Discovery Center welcomes Coast Guard and Ketchikan community with free, special opening
April 10, 2017
“We are thrilled to welcome the USCGC John F. McCormick and the Coast Guard community to Ketchikan and the Tongass National Forest,” center director Leslie Swada said. “Exploring the Discovery Center is a great way for newcomers and local residents alike to connect with the stories behind Southeast Alaska’s wild places and vibrant cultures.”
The Coast Guard Cutter John McCormick (WPC 1121), the 17th District’s first 154-foot Fast Response Cutter homeported in Ketchikan, will be commissioned on Wednesday morning (Apr. 12th) at the USCG Base Ketchikan.
The Coast Guard Cutter John McCormick (WPC-1121) and crew arrived to their home port at Coast Guard Base Ketchikan, on March 17, 2017. The Fast Response Cutter McCormick and its crew completed a 6,200-mile trip fmor Key West, Florida.
The cutter is named after Boatswain John F. McCormick.
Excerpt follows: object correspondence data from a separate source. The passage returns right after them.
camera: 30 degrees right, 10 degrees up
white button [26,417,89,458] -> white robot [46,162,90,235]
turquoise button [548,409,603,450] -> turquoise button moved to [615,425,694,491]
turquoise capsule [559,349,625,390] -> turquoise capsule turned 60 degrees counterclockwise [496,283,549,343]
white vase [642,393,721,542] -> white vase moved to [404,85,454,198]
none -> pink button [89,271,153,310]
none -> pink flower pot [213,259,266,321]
McCormick received a Gold Lifesaving Medal for a heroic rescue on the Columbia River Bar in 1938. McCormick was officer-in-charge of the wooden 52-foot motor lifeboat Triumph out of Station Point Adams at the mouth of the Columbia River. On Mar. 26, 1938, McCormick and his crew managed to save Surfman Robert O. Bracken, who was swept overboard by a wave.
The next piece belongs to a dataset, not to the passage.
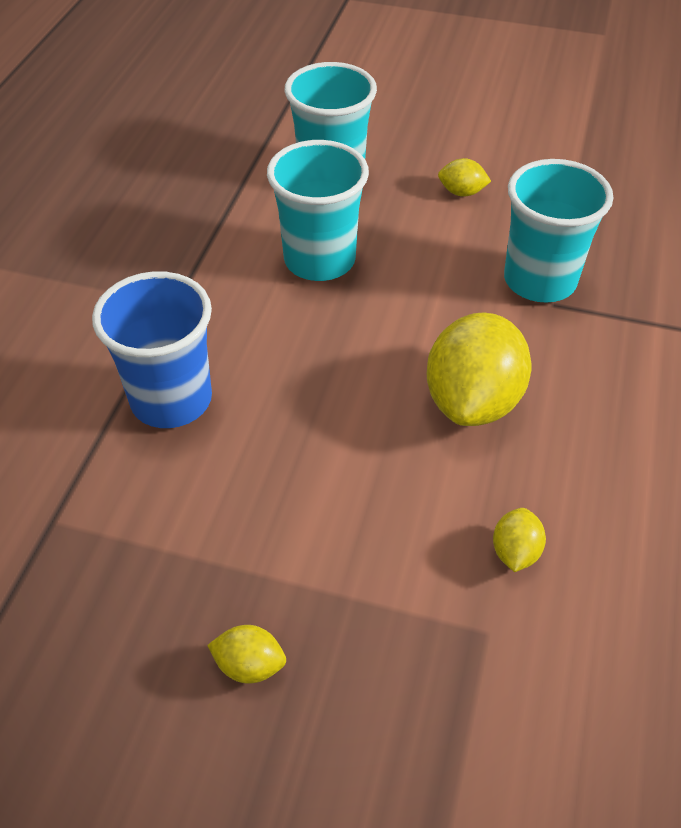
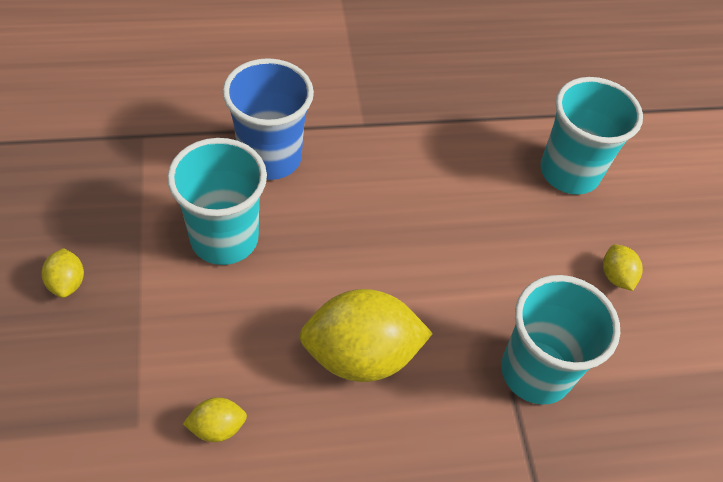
camera: 60 degrees right, 5 degrees up
turquoise cup [267,140,369,281] -> turquoise cup moved to [167,138,267,265]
In a special ceremony Wednesday, the commissioning will be presided by the Vice Commandant of the Coast Guard, Adm. Charles Michel. Attendees include the 17th District commander, Rear Adm. Michael McAllister; Coast Guard Sector Juneau commander, Capt. Shannan Greene; and Cutter John McCormick’s commanding officer, Lt. Michael Moyseowicz. Also in attendance is the cutter’s sponsor Linda Jarmer, granddaughter of John McCormick.
The commissioning of a ship is an age-old tradition where the vessel is assigned to active service and the crew ceremoniously reports aboard to accept their positions that will be passed on like a torch until the ship’s life comes to an end in the service and it is decommissioned.
In celebration Tuesday, visitors are invited by the Discovery Center to explore the center’s four exhibit halls and discover Southeast Alaska’s unique coastal rainforests, vibrant native cultures, diverse ecosystems and the ways people make a sustainable living in the Tongass National Forest. In the center’s changing exhibit gallery is the annual Alaska Hummingbird Festival Juried Art Show, featuring Alaskan artists’ creative depictions of an amazing array of migratory birds. A rotating selection of films on Southeast Alaska and Ketchikan’s nature and culture will be shown in the Elizabeth Peratrovich Theater. Rangers will present hourly interpretive programs and answer questions about the Tongass.